Where a line of the entries holds the string "degrees", copy that line.

====== TASK INPUT

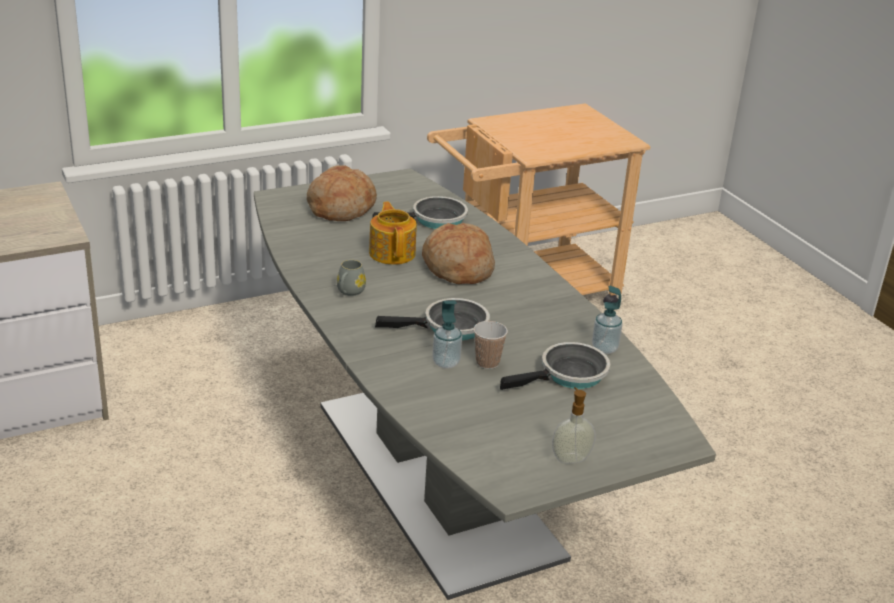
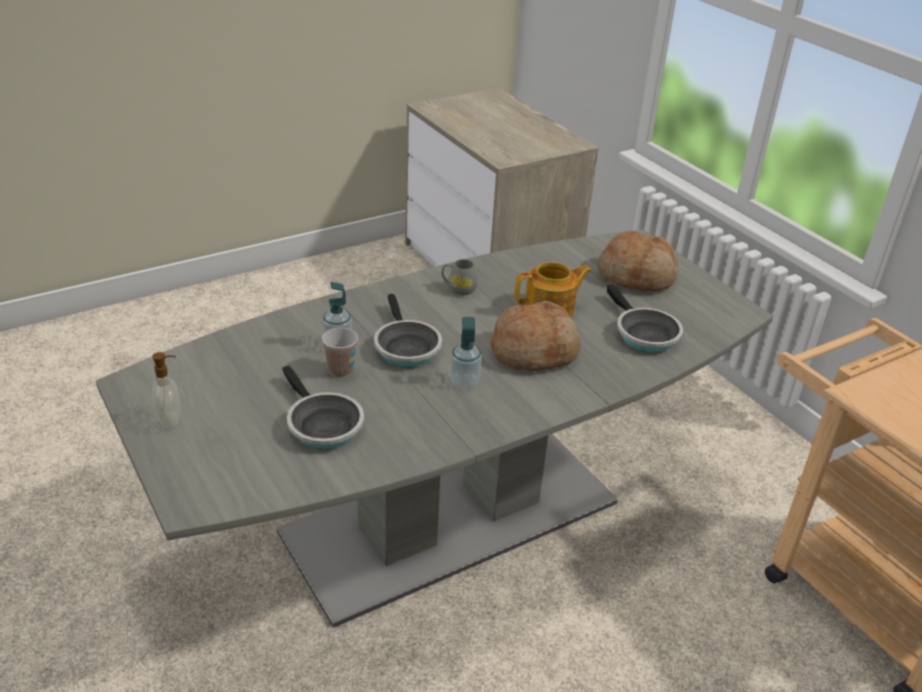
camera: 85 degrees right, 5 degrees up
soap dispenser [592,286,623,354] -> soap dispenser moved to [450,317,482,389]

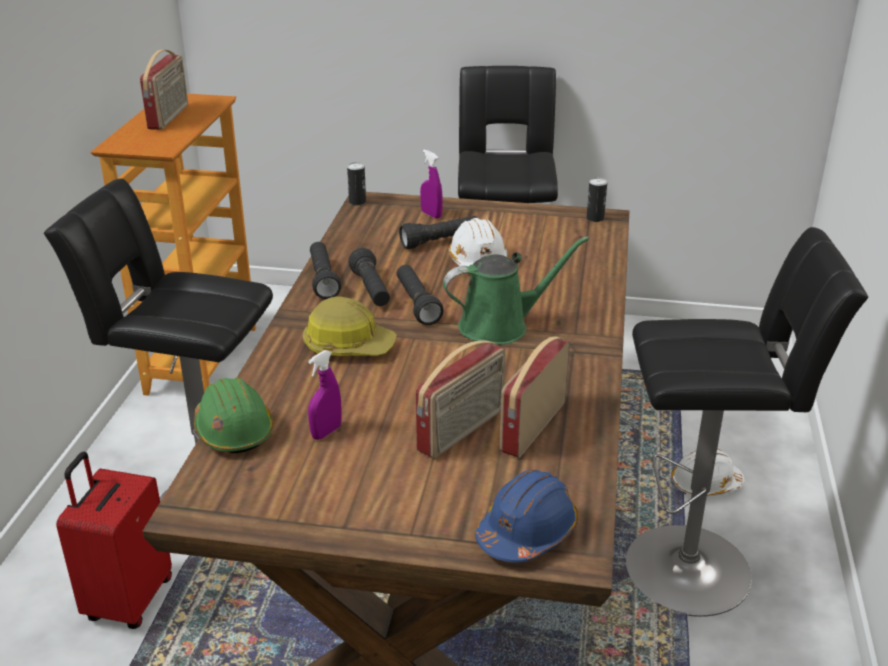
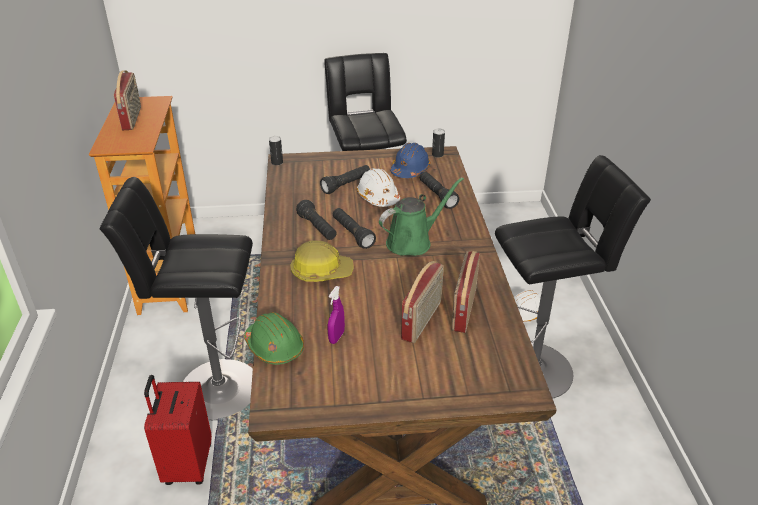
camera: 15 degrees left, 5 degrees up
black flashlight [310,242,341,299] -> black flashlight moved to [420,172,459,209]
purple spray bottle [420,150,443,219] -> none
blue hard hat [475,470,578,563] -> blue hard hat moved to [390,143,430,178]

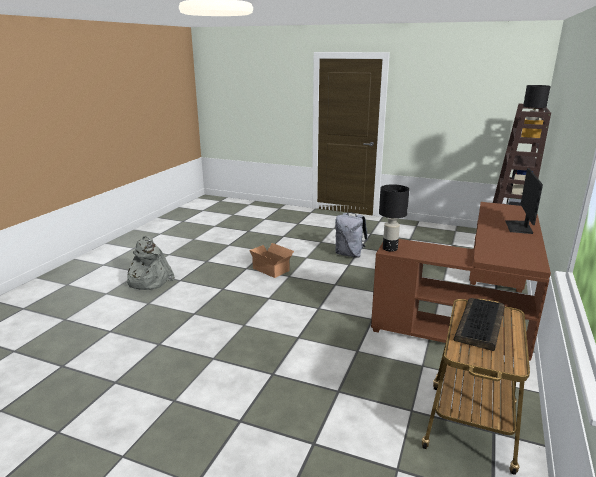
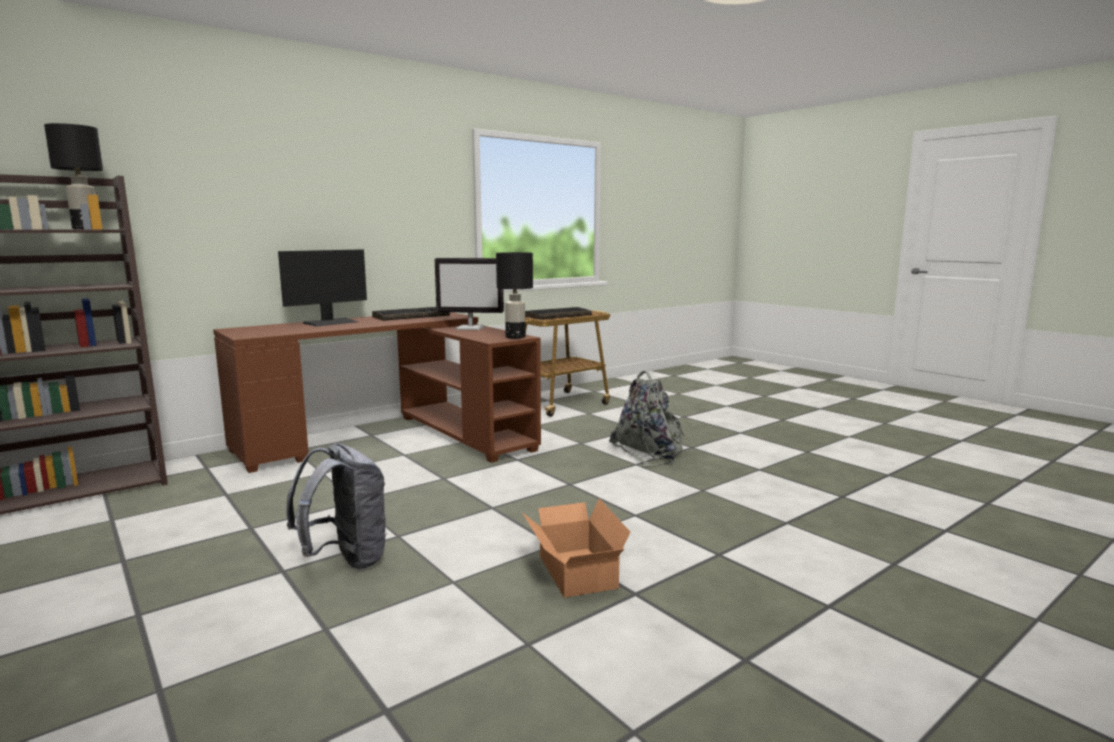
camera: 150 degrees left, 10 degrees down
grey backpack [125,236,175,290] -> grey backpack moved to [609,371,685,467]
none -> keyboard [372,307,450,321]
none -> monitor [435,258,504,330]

============
====== TASK INPUT

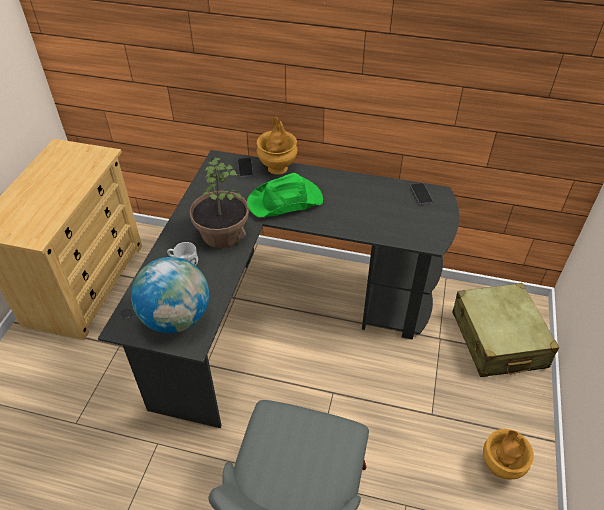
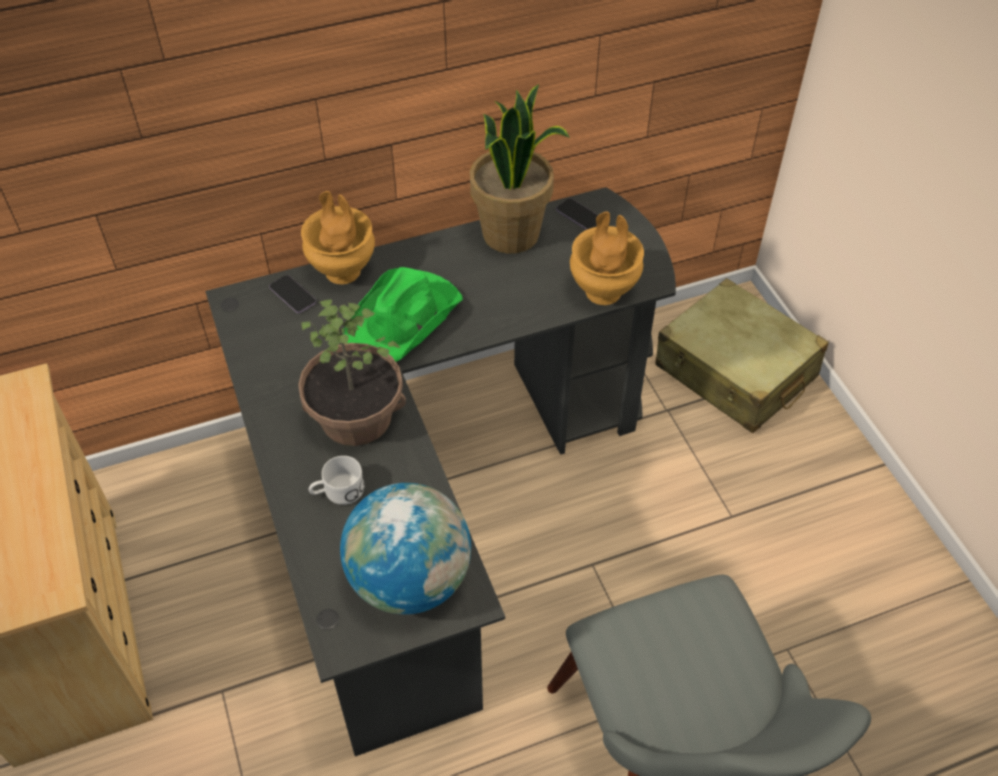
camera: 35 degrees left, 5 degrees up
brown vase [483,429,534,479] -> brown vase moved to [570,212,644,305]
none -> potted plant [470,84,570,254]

============

**SOLUTION TO THE EXERCISE**
camera: 85 degrees right, 5 degrees up
camera: 15 degrees left, 5 degrees up
camera: 150 degrees left, 10 degrees down
camera: 35 degrees left, 5 degrees up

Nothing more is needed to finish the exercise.